Instead of Giving Your Teeth to the Tooth Fairy, Do THIS With Them Instead. I Had No Idea…




When you are a kid, the removal of the first baby tooth is both interesting and a little bit shocking experience. It is a real mystery for little children why their teeth are falling off when they are so small and young.

You have followed the tips and advice from your dentist and parents and you’ve brushed and flossed your teeth before bedtime and in the morning. Let’s be honest, you may have skipped some flossing, but that should not explain why you have started losing teeth.

While you are still wondering why this is happening, you hear your parents talking about the tooth fairy a mythical creature that gives money for old teeth. It sounds amazing, right? Receiving money for an old useless tooth sounds like a great deal. However, it turns out that old teeth are worth a lot more than a few dollars.

So, when you notice that your kid will lose some of his teeth, tell the Tooth Fairy to visit another child that night. In case you didn’t know, teeth come with stem cells located in the dental pulp. The term stem cell is usually linked to controversial stem cell research and studies, but this term means a lot more things.

Find out more about why kids’ baby teeth are so important and how they have the potential to save human lives in the future.

Why kids’ baby teeth are so important

Stem cells, including the ones located in baby teeth, can boost the number of cells of their kind and also some other types of cells. In other words, they can help us regenerate and renew bones, neurons, and cartilage. This is certainly good news!

Patients that are part of chemotherapy are reaping the benefits of stem cells located in umbilical cord blood and if science manages to use another source of stem cells (baby teeth) that would be great.

Sadly, the technology to utilize stem cells from our teeth is in its beta phase and if you decide to keep your child’s teeth for this purpose you will have to wait and see whether scientists will be able to find a way to use these cells.

According to some experts, one of the best things about keeping your stem cells is the fact that your body will most likely accept these cells in cases of emergency. There is a great risk of rejection for people who receive stem cells from other people and this was confirmed in many cases of bone marrow transplantation.
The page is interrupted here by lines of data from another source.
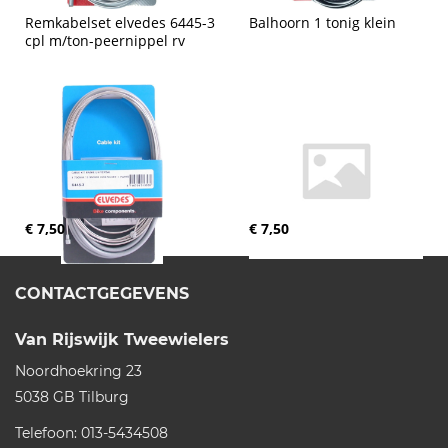
Remkabelset elvedes 6445-3 
Balhoorn 1 tonig klein
cpl m/ton-peernippel rv
€ 7,50
€ 7,50
CONTACTGEGEVENS
Van Rijswijk Tweewielers
Noordhoekring 23
5038 GB
Tilburg
Telefoon:
013-5434508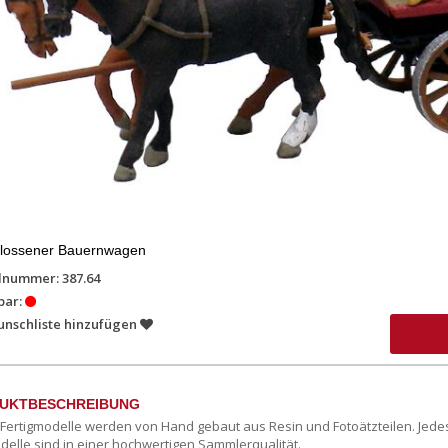
lossener Bauernwagen
lnummer: 387.64
bar:
unschliste hinzufügen
UKTBESCHREIBUNG
c Fertigmodelle werden von Hand gebaut aus Resin und Fotoätzteilen. Jede
delle sind in einer hochwertigen Sammlerqualität.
So, there are many people who are wondering why all the people are not banking their teeth. The simple answer is that this process is costly. The fact is that you can’t store them in your freezer or use a safe in a bank to store them.
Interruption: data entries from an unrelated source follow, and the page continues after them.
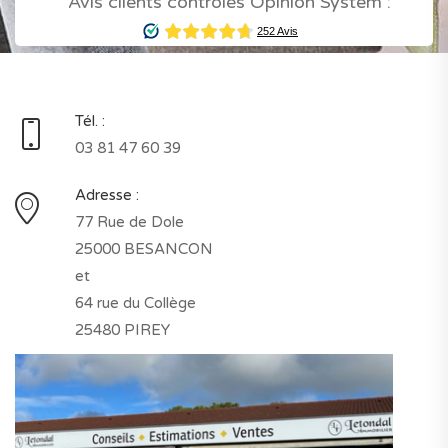
Avis clients contrôlés Opinion System :
Tél. :
03 81 47 60 39
Adresse :
77 Rue de Dole
25000 BESANCON
et
64 rue du Collège
25480 PIREY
There are specialized companies for this purpose (Tooth Bank, Store-A-Tooth, etc.). Companies like this ask for about one thousand dollars for the initial storage and about one hundred dollars a year. For many people, this price is very high, but the fact is that if scientists become able to use these cells, their value will be priceless.
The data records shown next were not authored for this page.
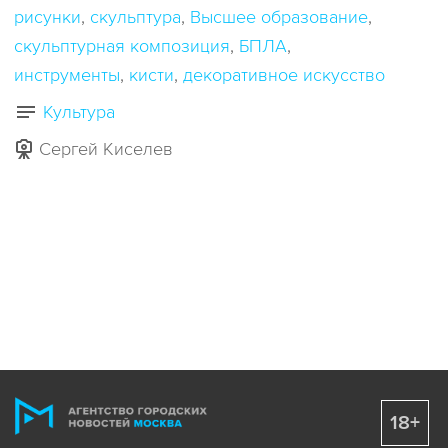
рисунки
скульптура
Высшее образование
скульптурная композиция
БПЛА
инструменты
кисти
декоративное искусство
Культура
Сергей Киселев
18+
It is good to point out that stem cells located in umbilical cord blood are able to heal more than 65 diseases and health issues.

Can’t we use alligator teeth for stem cells? Well maybe we can, but the idea is just too weird.

However, according to Dr. Curt Calvin who works as a professor at the reputable Johns Hopkins University focused on cancer research, we shouldn’t expect too much from our teeth at least not in the near future. As a matter of fact, in a recent interview, he said that people may never use tooth stem cells.

However, he supports donations of umbilical cord blood because medical science is already relying on this blood to treat people. Of course, Dr. Curt Calvin is just one scientist and doesn’t represent the scientific community in general.

Banking teeth may be a long shot, but when we know that this practice has the potential to save lives it sounds quite logical to use it.

So, in case you have the money to invest in this practice that would be great. However, if you don’t have extra money this shouldn’t concern you. Check your dentist’s opinion and see what he thinks about banking teeth and stem cells.